• [Exercise instructions]: Leave out the pictures, and quote exactly the lines running from the one with "8. pink strip [641,297,730,467]" through the last line of the entries below.

• [Visual scene localization data]:
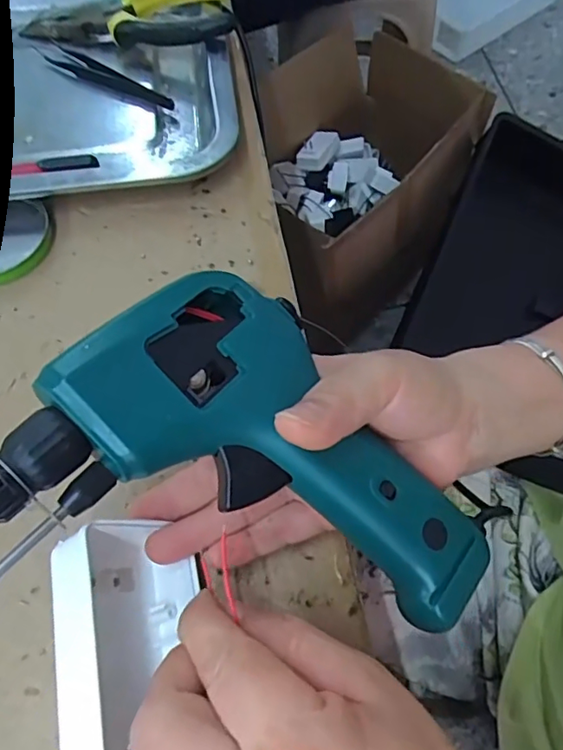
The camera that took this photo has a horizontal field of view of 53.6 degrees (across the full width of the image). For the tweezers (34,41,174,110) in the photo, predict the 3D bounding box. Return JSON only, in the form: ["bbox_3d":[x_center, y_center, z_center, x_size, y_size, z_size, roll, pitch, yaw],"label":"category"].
[{"bbox_3d":[-0.123,-0.204,0.383,0.113,0.009,0.016,33,69,15],"label":"tweezers"}]

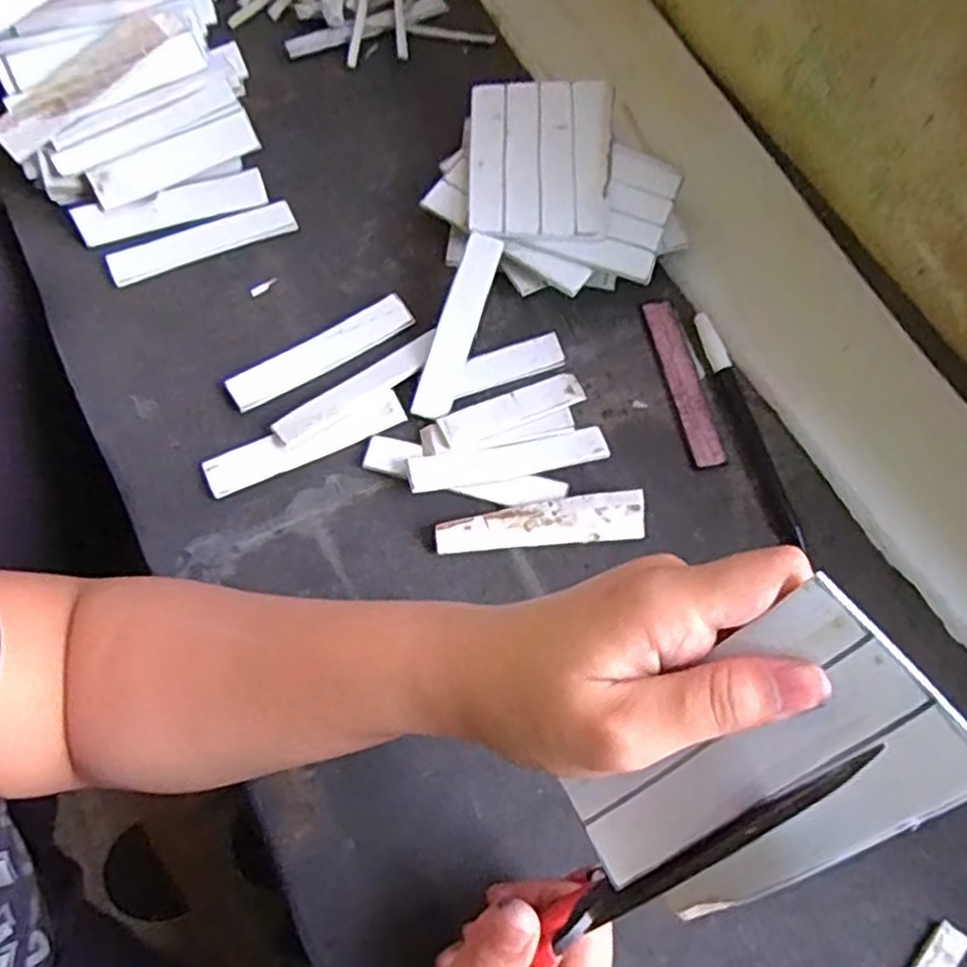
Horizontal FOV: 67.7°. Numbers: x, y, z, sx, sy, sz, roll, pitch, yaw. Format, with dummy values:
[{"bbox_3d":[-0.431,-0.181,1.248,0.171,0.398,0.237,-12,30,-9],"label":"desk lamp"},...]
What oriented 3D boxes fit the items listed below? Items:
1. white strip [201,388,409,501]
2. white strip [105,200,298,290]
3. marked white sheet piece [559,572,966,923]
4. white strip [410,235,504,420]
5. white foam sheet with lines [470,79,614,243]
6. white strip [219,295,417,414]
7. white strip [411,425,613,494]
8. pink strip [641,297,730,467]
[{"bbox_3d":[-0.094,-0.022,0.383,0.107,0.005,0.021,-23,73,-10],"label":"white strip"},{"bbox_3d":[-0.166,-0.144,0.428,0.108,0.005,0.022,-21,73,-10],"label":"white strip"},{"bbox_3d":[0.076,0.082,0.205,0.106,0.011,0.059,-47,71,24],"label":"marked white sheet piece"},{"bbox_3d":[-0.014,-0.087,0.403,0.021,0.010,0.105,18,86,4],"label":"white strip"},{"bbox_3d":[0.034,-0.189,0.421,0.082,0.006,0.109,1,72,-1],"label":"white foam sheet with lines"},{"bbox_3d":[-0.090,-0.073,0.404,0.108,0.006,0.022,-31,74,-12],"label":"white strip"},{"bbox_3d":[0.014,-0.013,0.382,0.106,0.005,0.020,-12,71,-7],"label":"white strip"},{"bbox_3d":[0.114,-0.059,0.411,0.018,0.004,0.105,-11,71,-6],"label":"pink strip"}]

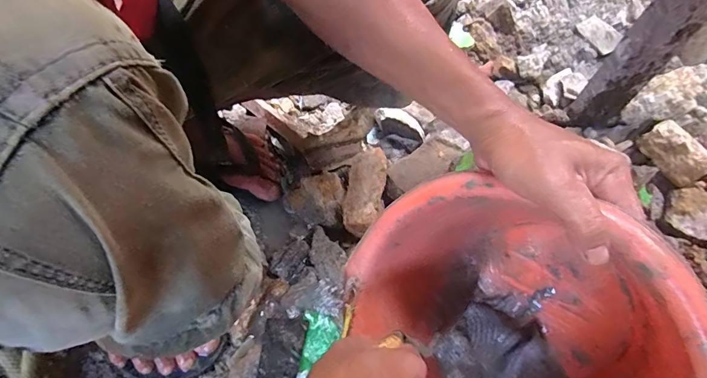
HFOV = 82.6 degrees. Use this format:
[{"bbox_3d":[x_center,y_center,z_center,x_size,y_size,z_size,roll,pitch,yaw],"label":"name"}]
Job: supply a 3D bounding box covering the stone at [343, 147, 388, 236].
[{"bbox_3d":[0.016,-0.001,0.576,0.054,0.046,0.119,5,59,1],"label":"stone"}]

• [Exercise answer]:
8. pink strip [641,297,730,467]
[{"bbox_3d":[-0.094,-0.022,0.383,0.107,0.005,0.021,-23,73,-10],"label":"white strip"},{"bbox_3d":[-0.166,-0.144,0.428,0.108,0.005,0.022,-21,73,-10],"label":"white strip"},{"bbox_3d":[0.076,0.082,0.205,0.106,0.011,0.059,-47,71,24],"label":"marked white sheet piece"},{"bbox_3d":[-0.014,-0.087,0.403,0.021,0.010,0.105,18,86,4],"label":"white strip"},{"bbox_3d":[0.034,-0.189,0.421,0.082,0.006,0.109,1,72,-1],"label":"white foam sheet with lines"},{"bbox_3d":[-0.090,-0.073,0.404,0.108,0.006,0.022,-31,74,-12],"label":"white strip"},{"bbox_3d":[0.014,-0.013,0.382,0.106,0.005,0.020,-12,71,-7],"label":"white strip"},{"bbox_3d":[0.114,-0.059,0.411,0.018,0.004,0.105,-11,71,-6],"label":"pink strip"}]

HFOV = 82.6 degrees. Use this format:
[{"bbox_3d":[x_center,y_center,z_center,x_size,y_size,z_size,roll,pitch,yaw],"label":"name"}]
Job: supply a 3D bounding box covering the stone at [343, 147, 388, 236].
[{"bbox_3d":[0.016,-0.001,0.576,0.054,0.046,0.119,5,59,1],"label":"stone"}]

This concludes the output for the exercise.